LEVEL.1 宝石の魔物 その1
M県S市杜王町。
観光名所のアンジェロ岩の近くで男性二人が何かをしていた。
「よし、そのまま袋の中に突っ込め!」
どうやら何かを袋の中に入れたようだ。
「ははっ、やっと捕まえたぜ。」
「こいつを売り捌けば、かなりの金が貰えるかもしれねぇな!」
と言って歩き始めた途端、学ランを着ている男にぶつかった。
「おい!ちゃんと見て歩け!バカ頭!」
再び歩き始めた途端、学ランの男が男の肩を掴んだ。
「今、この俺の頭のことなんつった?」
学ランの男が手を離した瞬間、男の身体が吹っ飛んだ。もう一人の男が驚いて袋を置いて逃げていった。吹っ飛んだ男もそれに続いて逃げていった。
学ランの男は袋の所に行くと、袋の紐を解いた。
「ん?」
学ランの男は袋をゆっくり開くと、突然何かが飛び出してきた。
「うわっ!?びっくりしたぁーっ!?」
学ランの男が見たのはまるでモグラのような白い生物だった。
「ふぅ、助かったよ、ありがとう。」
「喋れんのお前?」
「うん、一応...あ、そうだ。この本、読める?」
白いモグラから黄緑色の謎の本を受け取ること、早速それを読む。
「何だこの文字。全然読めないが?」
学ランの男はあるページで止まり、色のついた文字を読み上げる。
「第一の術、コファル。」
本が黄緑色に光った途端、白いモグラの手から宝石が放たれ、近くの木に衝突した。
(こいつはスタンドじゃなさそうだな。)
学ランの男は本を閉じると、櫛で髪を整える。
「本、読めるんだね。ならこれから始まる戦いについて話すよ。」
白いモグラは戦いについて話し始めた。
「へぇー、そんで?お前はどんな王を目指してんだ?」
「僕は争いが好きじゃないんだ。だから平和な王を目指そうと思う。」
「へぇーいいじゃねぇか。なら、争いを起こす奴はぶっ飛ばしてやろうぜ。おっと、自己紹介がまだだったな。俺は東方仗助だ。」
「僕はジェイム。よろしくね、仗助!」
自己紹介をして仗助はジェイムと共に帰る...その前に。
「よっ、アンジェロ!」
「アギ.........」
仗助は家に帰り、早速母親に話すが、やはり駄目だった。何処に住ませるか色々考えた所、家の近くの木に住ませるしかなかった。

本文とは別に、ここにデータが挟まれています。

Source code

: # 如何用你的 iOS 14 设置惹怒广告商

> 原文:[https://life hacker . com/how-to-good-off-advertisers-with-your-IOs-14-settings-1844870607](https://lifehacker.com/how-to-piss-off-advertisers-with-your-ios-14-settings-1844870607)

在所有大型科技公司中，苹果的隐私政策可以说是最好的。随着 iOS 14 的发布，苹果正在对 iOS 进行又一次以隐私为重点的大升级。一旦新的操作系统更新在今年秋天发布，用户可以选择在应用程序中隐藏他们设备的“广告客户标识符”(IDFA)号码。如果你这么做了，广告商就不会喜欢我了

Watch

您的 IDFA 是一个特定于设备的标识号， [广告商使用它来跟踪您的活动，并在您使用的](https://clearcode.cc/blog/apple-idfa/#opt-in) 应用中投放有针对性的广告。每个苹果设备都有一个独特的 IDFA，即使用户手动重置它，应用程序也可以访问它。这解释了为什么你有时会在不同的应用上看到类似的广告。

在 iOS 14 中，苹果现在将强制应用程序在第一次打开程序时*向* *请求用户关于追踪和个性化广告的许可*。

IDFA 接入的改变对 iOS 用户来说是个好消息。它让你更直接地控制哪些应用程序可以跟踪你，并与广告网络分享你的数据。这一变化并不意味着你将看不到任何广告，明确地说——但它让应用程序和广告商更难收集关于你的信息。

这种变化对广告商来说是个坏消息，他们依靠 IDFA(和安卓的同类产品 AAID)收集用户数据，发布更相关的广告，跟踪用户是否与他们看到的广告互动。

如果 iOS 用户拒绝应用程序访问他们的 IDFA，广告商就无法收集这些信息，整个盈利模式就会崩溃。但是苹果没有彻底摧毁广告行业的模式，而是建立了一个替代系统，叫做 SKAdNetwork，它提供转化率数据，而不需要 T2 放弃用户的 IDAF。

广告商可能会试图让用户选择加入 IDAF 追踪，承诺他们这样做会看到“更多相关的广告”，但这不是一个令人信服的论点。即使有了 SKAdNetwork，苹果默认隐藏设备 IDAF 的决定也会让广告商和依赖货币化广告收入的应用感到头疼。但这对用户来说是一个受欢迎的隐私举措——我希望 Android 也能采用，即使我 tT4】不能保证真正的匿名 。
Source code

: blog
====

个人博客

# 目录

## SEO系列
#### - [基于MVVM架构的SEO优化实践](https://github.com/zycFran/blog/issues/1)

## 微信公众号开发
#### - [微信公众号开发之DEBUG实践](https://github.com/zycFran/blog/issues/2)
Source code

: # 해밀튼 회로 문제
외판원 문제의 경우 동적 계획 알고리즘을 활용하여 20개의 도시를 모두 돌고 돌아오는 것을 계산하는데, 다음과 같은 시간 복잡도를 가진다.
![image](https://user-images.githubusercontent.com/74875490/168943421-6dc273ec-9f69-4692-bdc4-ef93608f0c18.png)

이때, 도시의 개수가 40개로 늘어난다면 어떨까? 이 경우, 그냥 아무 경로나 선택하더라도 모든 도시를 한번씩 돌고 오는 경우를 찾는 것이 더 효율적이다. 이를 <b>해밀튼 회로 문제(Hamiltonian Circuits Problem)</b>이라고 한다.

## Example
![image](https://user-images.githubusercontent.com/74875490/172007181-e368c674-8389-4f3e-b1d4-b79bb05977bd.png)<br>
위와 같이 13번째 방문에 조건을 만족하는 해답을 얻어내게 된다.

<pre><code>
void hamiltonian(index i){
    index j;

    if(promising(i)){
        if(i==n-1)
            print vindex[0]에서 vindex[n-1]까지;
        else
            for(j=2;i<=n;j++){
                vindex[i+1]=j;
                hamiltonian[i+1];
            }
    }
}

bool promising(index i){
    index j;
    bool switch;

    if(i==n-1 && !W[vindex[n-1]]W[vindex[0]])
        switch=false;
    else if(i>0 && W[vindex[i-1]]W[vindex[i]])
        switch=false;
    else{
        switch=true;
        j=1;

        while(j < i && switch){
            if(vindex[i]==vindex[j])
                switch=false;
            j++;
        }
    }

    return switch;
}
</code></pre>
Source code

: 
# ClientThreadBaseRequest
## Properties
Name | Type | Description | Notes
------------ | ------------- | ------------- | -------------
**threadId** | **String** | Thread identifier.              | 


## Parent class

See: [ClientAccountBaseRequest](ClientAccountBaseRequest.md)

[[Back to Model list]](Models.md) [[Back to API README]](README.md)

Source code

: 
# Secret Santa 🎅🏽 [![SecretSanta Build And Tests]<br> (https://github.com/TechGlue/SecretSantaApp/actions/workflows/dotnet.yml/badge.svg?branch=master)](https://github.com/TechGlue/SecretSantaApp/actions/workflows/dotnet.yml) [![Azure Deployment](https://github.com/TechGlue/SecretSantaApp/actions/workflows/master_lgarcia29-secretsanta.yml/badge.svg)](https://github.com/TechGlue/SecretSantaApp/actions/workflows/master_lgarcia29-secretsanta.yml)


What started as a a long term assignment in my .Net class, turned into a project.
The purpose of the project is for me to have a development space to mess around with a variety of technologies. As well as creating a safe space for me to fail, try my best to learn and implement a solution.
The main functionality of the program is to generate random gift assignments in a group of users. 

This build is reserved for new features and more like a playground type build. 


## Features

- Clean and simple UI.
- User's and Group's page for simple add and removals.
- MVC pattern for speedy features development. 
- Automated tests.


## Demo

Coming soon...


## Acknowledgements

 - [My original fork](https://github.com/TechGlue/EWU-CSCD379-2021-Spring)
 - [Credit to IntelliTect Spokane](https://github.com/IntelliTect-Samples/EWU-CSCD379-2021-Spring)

ジェイムにはしばらく我慢してもらうしかなかった。
次の日、仗助は億泰と一緒に登校していた。
上空に鷹の足を掴んで飛んでいる全裸の子供がいたが、特に気にしていなかった。何故なら、
「お前、何でついてきてんだ?」
ジェイムがついてきたからだ。
「どうかしたのか?仗助?」
「ああちょっと先行っててくれ。」
「ゑ」
仗助は億泰を先に行かせると、後ろを向いてしゃがんだ。
「お前何でついてきてんだよ...」
「何処に行くのかなと思って。」
「学校だよ学校、格好見て分かるだろ。」
「へー、人間界にも学校あるんだ。」
「とにかく、学校終わるまで木で待ってろ。」
そう言うとジェイムは帰っていった。
放課後。
仗助は帰路を行きながら本を読んでいた。
「やっぱり駄目か。色のついてる所しか読めないらしい。」
独り言を言いながら歩いていたその時だった。
「ドルク!」
突然仗助に向かって犬が突進してきた。しかし、その犬は姿がまるで化け物だった。そして次に見えるのは人が持っている本。魔物だ。
「クレイジーダイ...」
スタンドを出す前に攻撃が直撃した。どうにか本は離さなかった。
「ドルク!」
また突進が来る。仗助はすぐに回避し、ジェイムを呼びにいくため、木の所に向かった。後ろからは魔物が追いかけてきている。
「ジェイム!魔物だ!」
「魔物?」
ちょうど家が近かったので、すぐにジェイムを呼び出せた。仗助とジェイムは戦闘体勢に入る。
登場人物紹介
東方仗助
本編の主人公。杜王町に住んでいる高校生。スタンドを使うことができる。ジェイムのパートナーで、本の色は黄緑色。
ジェイム
宝石の力を持つ魔物。平和な王を目指している。
初めて小説を書きました。
ドルクを使ってた魔物は多分皆分かると思います。
この小説を書いた理由は、東方仗助だけその後が書かれてなかったからです。公式でその後が明らかになってもこの物語が完結するまで続けます。
ガッシュ達が出るのは物語がもう少し進んでからになります。